Most consulting firm operations live in a tangle of spreadsheets, Slack threads, and email chains. This is the story of how a missed placement red flag turned into a structured operations tool for the full talent lifecycle.

The client called on a Thursday afternoon. Their words were measured but the message was clear: the engineer we had placed three months ago wasn't working out. Communication issues, missed deadlines, a general sense that something wasn't aligned. We had no early warning. No weekly signal. No structured feedback from the engineer's side either. The first we heard was when the client was already at the decision point.
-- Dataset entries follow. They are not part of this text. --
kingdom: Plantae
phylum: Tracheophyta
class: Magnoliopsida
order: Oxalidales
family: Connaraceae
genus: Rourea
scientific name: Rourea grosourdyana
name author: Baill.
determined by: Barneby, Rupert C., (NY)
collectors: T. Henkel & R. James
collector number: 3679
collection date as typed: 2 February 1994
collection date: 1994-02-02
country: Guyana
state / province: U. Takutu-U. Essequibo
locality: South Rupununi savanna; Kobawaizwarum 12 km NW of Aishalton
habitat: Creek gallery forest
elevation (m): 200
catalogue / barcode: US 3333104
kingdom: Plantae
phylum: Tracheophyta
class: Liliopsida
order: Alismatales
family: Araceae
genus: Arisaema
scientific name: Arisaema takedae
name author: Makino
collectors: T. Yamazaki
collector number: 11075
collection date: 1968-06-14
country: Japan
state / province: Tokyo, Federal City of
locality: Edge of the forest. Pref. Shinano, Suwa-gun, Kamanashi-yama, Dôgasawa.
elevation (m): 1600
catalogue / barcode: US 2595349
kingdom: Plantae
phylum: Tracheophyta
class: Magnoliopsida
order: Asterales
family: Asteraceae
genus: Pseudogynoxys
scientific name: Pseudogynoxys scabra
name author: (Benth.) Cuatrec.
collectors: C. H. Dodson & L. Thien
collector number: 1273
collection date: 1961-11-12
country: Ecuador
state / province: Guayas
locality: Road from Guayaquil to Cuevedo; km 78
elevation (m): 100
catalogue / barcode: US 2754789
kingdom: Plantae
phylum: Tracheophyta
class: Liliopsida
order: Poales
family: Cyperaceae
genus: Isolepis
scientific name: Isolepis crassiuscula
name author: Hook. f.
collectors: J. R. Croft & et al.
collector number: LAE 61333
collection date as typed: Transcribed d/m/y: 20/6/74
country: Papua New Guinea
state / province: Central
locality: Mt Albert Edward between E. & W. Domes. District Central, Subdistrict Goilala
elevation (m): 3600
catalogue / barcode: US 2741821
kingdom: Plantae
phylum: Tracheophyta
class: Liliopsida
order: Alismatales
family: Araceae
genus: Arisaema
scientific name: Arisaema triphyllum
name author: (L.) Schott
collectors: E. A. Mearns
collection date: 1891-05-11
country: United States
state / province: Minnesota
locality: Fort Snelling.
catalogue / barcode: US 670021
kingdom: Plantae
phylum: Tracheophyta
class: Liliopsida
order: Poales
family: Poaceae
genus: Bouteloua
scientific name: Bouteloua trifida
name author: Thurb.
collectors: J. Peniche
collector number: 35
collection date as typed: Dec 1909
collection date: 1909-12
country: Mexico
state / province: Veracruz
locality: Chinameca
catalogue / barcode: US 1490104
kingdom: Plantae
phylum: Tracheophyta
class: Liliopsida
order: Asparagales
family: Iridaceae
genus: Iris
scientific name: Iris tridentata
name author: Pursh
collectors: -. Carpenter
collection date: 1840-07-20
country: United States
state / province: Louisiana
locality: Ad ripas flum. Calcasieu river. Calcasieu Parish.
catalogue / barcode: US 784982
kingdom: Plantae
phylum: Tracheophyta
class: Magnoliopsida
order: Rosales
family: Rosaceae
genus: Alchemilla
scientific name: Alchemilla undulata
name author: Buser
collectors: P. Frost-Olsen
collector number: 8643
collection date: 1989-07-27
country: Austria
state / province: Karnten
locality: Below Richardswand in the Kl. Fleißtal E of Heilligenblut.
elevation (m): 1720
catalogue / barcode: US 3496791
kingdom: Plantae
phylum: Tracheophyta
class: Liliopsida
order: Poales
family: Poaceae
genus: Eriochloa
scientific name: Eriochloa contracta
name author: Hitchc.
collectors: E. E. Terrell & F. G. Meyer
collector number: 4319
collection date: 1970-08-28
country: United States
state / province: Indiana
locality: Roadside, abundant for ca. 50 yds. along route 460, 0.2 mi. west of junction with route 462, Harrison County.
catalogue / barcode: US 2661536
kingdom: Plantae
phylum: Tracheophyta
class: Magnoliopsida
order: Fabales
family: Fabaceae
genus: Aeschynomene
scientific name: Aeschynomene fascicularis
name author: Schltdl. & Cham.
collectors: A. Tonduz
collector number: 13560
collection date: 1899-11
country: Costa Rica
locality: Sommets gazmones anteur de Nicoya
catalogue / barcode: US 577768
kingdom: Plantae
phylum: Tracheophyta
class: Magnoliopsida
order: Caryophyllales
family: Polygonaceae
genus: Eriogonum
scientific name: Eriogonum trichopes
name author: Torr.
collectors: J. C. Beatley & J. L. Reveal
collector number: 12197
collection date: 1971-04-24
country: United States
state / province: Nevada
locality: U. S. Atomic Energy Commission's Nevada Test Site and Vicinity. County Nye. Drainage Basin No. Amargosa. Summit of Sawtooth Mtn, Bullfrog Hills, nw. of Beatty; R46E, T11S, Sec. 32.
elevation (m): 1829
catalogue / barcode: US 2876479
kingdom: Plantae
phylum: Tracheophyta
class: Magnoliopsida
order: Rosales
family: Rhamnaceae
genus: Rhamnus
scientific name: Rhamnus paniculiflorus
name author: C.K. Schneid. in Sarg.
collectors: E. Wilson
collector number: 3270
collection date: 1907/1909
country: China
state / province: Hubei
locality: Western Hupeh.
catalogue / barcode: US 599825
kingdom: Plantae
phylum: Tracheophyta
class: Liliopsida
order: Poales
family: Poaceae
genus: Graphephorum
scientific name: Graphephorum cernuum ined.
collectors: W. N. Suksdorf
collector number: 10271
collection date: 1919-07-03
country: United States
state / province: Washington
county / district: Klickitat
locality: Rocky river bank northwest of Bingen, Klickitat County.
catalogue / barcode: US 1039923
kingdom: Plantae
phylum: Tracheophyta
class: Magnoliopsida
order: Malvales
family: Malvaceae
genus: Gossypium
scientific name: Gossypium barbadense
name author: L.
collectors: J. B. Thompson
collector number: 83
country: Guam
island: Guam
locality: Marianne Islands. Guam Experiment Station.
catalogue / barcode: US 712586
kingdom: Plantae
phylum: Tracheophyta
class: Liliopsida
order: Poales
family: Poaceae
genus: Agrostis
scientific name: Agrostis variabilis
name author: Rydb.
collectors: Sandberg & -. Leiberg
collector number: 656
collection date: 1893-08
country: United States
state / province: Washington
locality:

What made it worse was that the data existed. Account Managers had spoken to both sides. Notes lived in different places — a Slack message here, an email thread there, a cell in a shared spreadsheet that nobody had updated in six weeks. The information that would have told us something was wrong was there; it just wasn't organised anywhere we could act on it.

The spreadsheet problem

Consulting and staffing firms run on relationships, and relationship data is notoriously hard to structure. You have clients with multiple open positions, each at a different hiring stage. You have engineers — some deployed, some on bench, some mid-transition. You have feedback flowing in both directions: clients telling you how the placement is going, engineers telling you whether they feel stretched, supported, and like they're growing. And you have a constant operational backdrop: onboarding checklists, background checks, contract dates, and the bureaucratic tail of every placement ending.

Most firms manage all of this in Excel or Google Sheets, with some combination of email and Slack stitching the gaps. It works until it doesn't. It breaks when:

  • Two account managers are working the same client and neither knows what the other logged
  • A placement's weekly health signal hasn't been updated in three weeks and nobody flagged it
  • An engineer was placed without a technical screening being completed, but the process doc said one was required
  • You're trying to answer "who on bench has Node.js and more than 4 years of experience" and the answer is buried in a cell somewhere

What we actually needed

We didn't need a CRM. We didn't need an ATS. We needed something that understood the specific shape of a consulting firm's operation — the triangular relationship between a firm, its client, and its deployed engineer, and the feedback loops that keep that triangle healthy.

Specifically, we needed:

  • A single source of truth for every client and every open position, with a structured hiring pipeline that anyone on the team could read in 30 seconds
  • A quality gate that made placement standards non-optional — not a process document, but a checklist that physically prevented deputation until it was cleared
  • A structured feedback loop from the engineer's side: not annual reviews but regular, lightweight 1-on-1s with consistent structure so you could track trends over time
  • A weekly signal from the account manager's side: a color-coded health check per placement that forced someone to say, every week, whether things were green, amber, or red
  • An action center that surfaced everything overdue — incomplete gates, missed health updates, hiring deadlines — so nothing fell through the gaps between roles

What we built

TalentDesk is a Next.js 14 application with a SQLite backend, built to be self-hosted by small and mid-sized consulting and staffing firms. It is not a general-purpose HR tool. Every module is specific to the consulting firm context: clients have hiring needs with skill requirements and target dates; engineers have talent profiles with pulse-score timelines; deployments track the assignment of an engineer to a client with a manager, dates, and allocation percentage.

The Placement Quality Gate is one of the features we're most deliberate about. Before any engineer can be marked Deputed, four checkboxes must be ticked: pre-screen completed, technical bar passed, background check cleared, client alignment confirmed. Clearing all four automatically transitions the engineer's status. It's a small thing, but it makes the standard enforceable rather than aspirational.

The Weekly Engagement Health Signal is the other one. Every active placement has a weekly update slot — Green, Amber, or Red — with a free-text note. The Action Center flags any placement that hasn't had a health update in the past seven days. This is the mechanism that would have caught the problem that prompted us to build TalentDesk in the first place.

We built TalentDesk because we'd seen what happens when the feedback loops break. If you run a consulting or staffing operation and your client relationship data lives in a spreadsheet, this is for you.